Applied Linguistics Spring 2024 Colloquium

Event Date: 

Wednesday, May 22, 2024 - 4:00pm to 5:00pm

Event Location: 

  • Phelps Hall 4332
  • Talk

Please join us for our Applied Linguistics Spring Colloquium featuring our own student Sherry Chien, Ph.D Candidate (Dept. of Linguistics) and Meagan Carter (Department of Spanish and  Portuguese).

Learning L2 prosody: the Phonetic Realization of Focus in English by Taiwan Mandarin Speakers

Sherry Chien (Linguistics Department)

Prosody makes our speech natural and full of life, helping us highlight certain information while also chunking it into comprehensible phrases. Although its importance for successful communication is well-established, it is rarely mentioned in language teaching and learning. In this talk, I explore how prosodic dimensions of speech (e.g., temporal, tonal, and rhythmic properties) are acquired in a second language (L2) setting. In particular, I examine how speakers of Taiwan Mandarin, a syllable-timed tone language, mark focus via prosody in English, a stress-timed language in which pitch is used to mark phrase-level meanings instead of lexical meanings.

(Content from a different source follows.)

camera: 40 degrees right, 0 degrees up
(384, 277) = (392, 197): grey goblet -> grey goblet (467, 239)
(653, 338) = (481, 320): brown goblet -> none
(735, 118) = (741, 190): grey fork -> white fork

Two major lines of my research findings will be presented. The first focuses on how prosodic features of a speaker's first language (L1) can be transferable to their L2 speech, especially when learners come from a rhythmically distinct language background. The other line highlights findings that cannot be easily explained away by L1 transfer, but reflect more on the process of L2 learning itself. By exploring the interplay between language-specific L1 transfers and general developmental paths of L2 prosody, we can identify scientific dimensions that can better inform pedagogical approaches to teaching and learning prosody in a second language.

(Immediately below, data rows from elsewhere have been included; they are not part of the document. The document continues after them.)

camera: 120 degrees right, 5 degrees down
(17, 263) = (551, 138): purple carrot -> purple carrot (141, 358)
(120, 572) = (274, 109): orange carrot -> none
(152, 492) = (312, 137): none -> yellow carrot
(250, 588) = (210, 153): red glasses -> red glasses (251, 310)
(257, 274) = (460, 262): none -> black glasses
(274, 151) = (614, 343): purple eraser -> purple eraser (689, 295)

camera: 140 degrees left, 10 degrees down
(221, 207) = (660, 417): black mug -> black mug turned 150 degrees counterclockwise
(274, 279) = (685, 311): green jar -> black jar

An Examination of Pauses and Segmentation in L2-L1 Translations of Condensed Fairy Tales

Meagan Carter (Dept. of Spanish and Portuguese)

The focus of the present study is to examine if exposure to violent content in source texts will produce an effect similar to or different from that produced by moments of textual ambiguity. For this investigation, violent content is defined as content that has to deal with topics such as murder, rape, suicide, and drugging. Textual ambiguity is defined as moments within the source text in which a piece of information, i.e. a referent or context, is missing and which is needed for the translator to produce an equivalent target text.  Fourteen students from the University of California, Santa Barbara participated in this study. Participants were asked to complete a series of four tasks: language history questionnaire, translations of three short texts, a retrospective think aloud protocol, and a diagnostic survey for PTSD.  Keystrokes were logged using Translog-II software and were analyzed for segmentation index, segmentation length, pause index, and pause duration. The texts were presented to the participants in increasing amounts of violent content and textual ambiguity. An ANOVA analysis of the data proved that among the participants, the only significant factor was segmentation length. The amount of violent content and textual ambiguity did not impact segmentation or pauses. Furthermore, a provisional diagnosis of PTSD was not a significant factor.